Red wine, or even resveratrol pills, looked like a much more palatable anti-aging strategy than starvation. Based on his research, Sinclair cofounded a company called Sirtris Pharmaceuticals, which was bought for $720 million by GlaxoSmithKline in 2008. But nobody was ever able to show a connection between resveratrol and human life span (see “The Argument over Aging” and “The Anti-Aging Pill”). Glaxo shut down Sirtris in 2013.

Rapamycin, originally isolated from soil bacteria on Easter Island and named after the island’s native name, Rapa Nui, is one of five drugs that have extended the lives of mice in studies. But it probably will be a lot easier to achieve life extension in mice than in people. Steven Austad, a researcher at the University of Alabama-Birmingham, has studied dozens of species to understand why some whales can live up to 200 years but lab mice are lucky to get to two. Small mammals tend to have shorter life spans than large ones, and it may turn out that mice have more room for improvement, as evolution optimized them for reproduction, while we’re already somewhat better equipped for long-term survival, Austad says.

Still, he and a number of others in the field are optimistic about rapamycin because it extended mouse life spans between 9 percent and 14 percent, and it worked whether mice began getting the drug during middle age or very late in their short lives. Moreover, it prevented cardiovascular damage and memory loss. That suggests that it might lengthen the period in which people are healthy and functional rather than drawing out a period of decline.

The only other substance that has recently generated as much excitement among aging researchers is the diabetes drug metformin. It’s had only modest effects in mice but has already shown promise in humans. According to a 2014 study that followed 7,800 diabetics, those on the drug not only lived longer than other people with diabetes, they lived slightly longer than nondiabetic control subjects. Researchers believe that it’s less likely than rapamycin to have problematic side effects but also less likely to show dramatic results.
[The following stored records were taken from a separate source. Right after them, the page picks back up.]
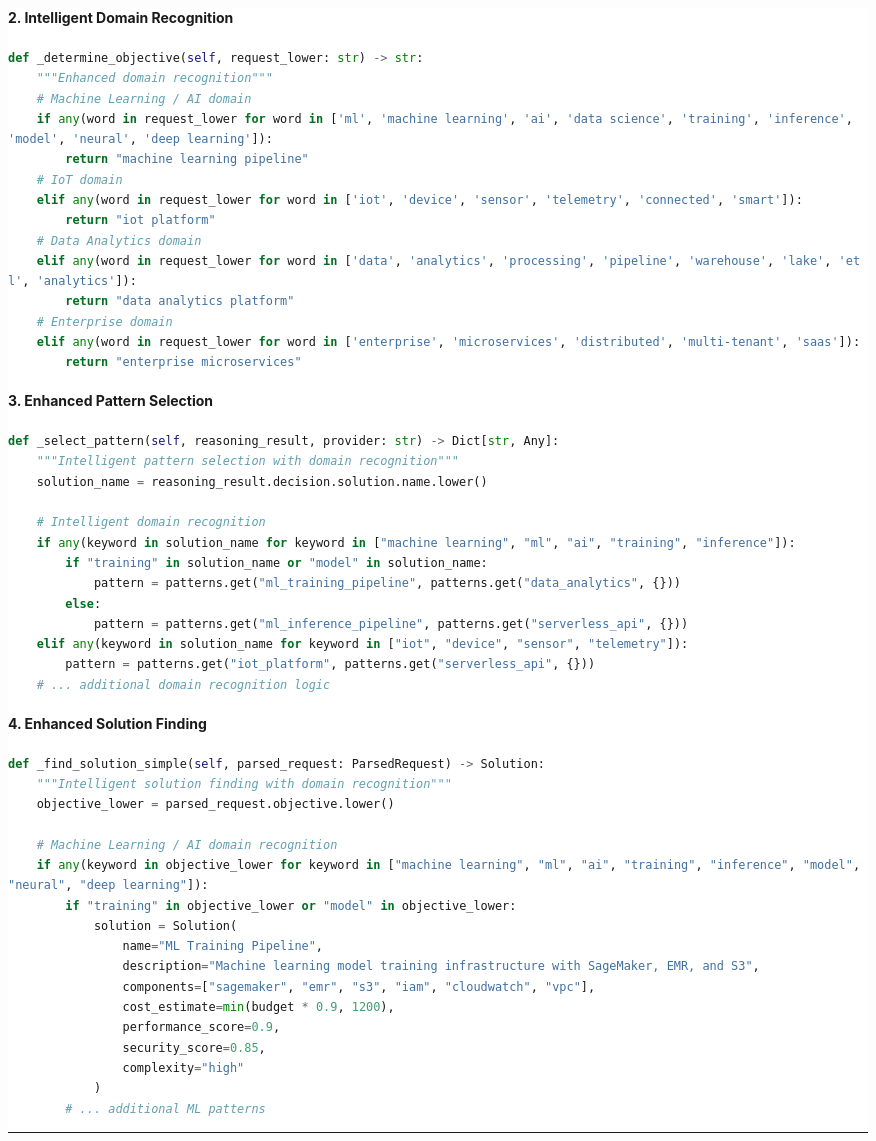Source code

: #### **2. Intelligent Domain Recognition**
```python
def _determine_objective(self, request_lower: str) -> str:
    """Enhanced domain recognition"""
    # Machine Learning / AI domain
    if any(word in request_lower for word in ['ml', 'machine learning', 'ai', 'data science', 'training', 'inference', 'model', 'neural', 'deep learning']):
        return "machine learning pipeline"
    # IoT domain
    elif any(word in request_lower for word in ['iot', 'device', 'sensor', 'telemetry', 'connected', 'smart']):
        return "iot platform"
    # Data Analytics domain
    elif any(word in request_lower for word in ['data', 'analytics', 'processing', 'pipeline', 'warehouse', 'lake', 'etl', 'analytics']):
        return "data analytics platform"
    # Enterprise domain
    elif any(word in request_lower for word in ['enterprise', 'microservices', 'distributed', 'multi-tenant', 'saas']):
        return "enterprise microservices"
```

#### **3. Enhanced Pattern Selection**
```python
def _select_pattern(self, reasoning_result, provider: str) -> Dict[str, Any]:
    """Intelligent pattern selection with domain recognition"""
    solution_name = reasoning_result.decision.solution.name.lower()
    
    # Intelligent domain recognition
    if any(keyword in solution_name for keyword in ["machine learning", "ml", "ai", "training", "inference"]):
        if "training" in solution_name or "model" in solution_name:
            pattern = patterns.get("ml_training_pipeline", patterns.get("data_analytics", {}))
        else:
            pattern = patterns.get("ml_inference_pipeline", patterns.get("serverless_api", {}))
    elif any(keyword in solution_name for keyword in ["iot", "device", "sensor", "telemetry"]):
        pattern = patterns.get("iot_platform", patterns.get("serverless_api", {}))
    # ... additional domain recognition logic
```

#### **4. Enhanced Solution Finding**
```python
def _find_solution_simple(self, parsed_request: ParsedRequest) -> Solution:
    """Intelligent solution finding with domain recognition"""
    objective_lower = parsed_request.objective.lower()
    
    # Machine Learning / AI domain recognition
    if any(keyword in objective_lower for keyword in ["machine learning", "ml", "ai", "training", "inference", "model", "neural", "deep learning"]):
        if "training" in objective_lower or "model" in objective_lower:
            solution = Solution(
                name="ML Training Pipeline",
                description="Machine learning model training infrastructure with SageMaker, EMR, and S3",
                components=["sagemaker", "emr", "s3", "iam", "cloudwatch", "vpc"],
                cost_estimate=min(budget * 0.9, 1200),
                performance_score=0.9,
                security_score=0.85,
                complexity="high"
            )
        # ... additional ML patterns
```

---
Even if these drugs do show signs of working in people, there would still be many details to work out, including what dose to give and how old the subjects should be. But perhaps in three or four years those dogs in Seattle will offer clues.

The study includes only larger dogs, since they age faster than small dogs for reasons that are not completely understood, says University of Washington biologist Matt Kaeberlein, who is heading the study. The researchers plan to eventually follow 32 dogs in an initial phase, after which they’ll examine the data. One quarter of the dogs will get a placebo, not because dogs are subject to the placebo effect but to prevent bias in the owners who will be reporting regularly on their dogs’ health. So far the owners have reported no notable side effects, Kaeberlein says. “The last thing we want to do,” he says, “is harm people’s pets.”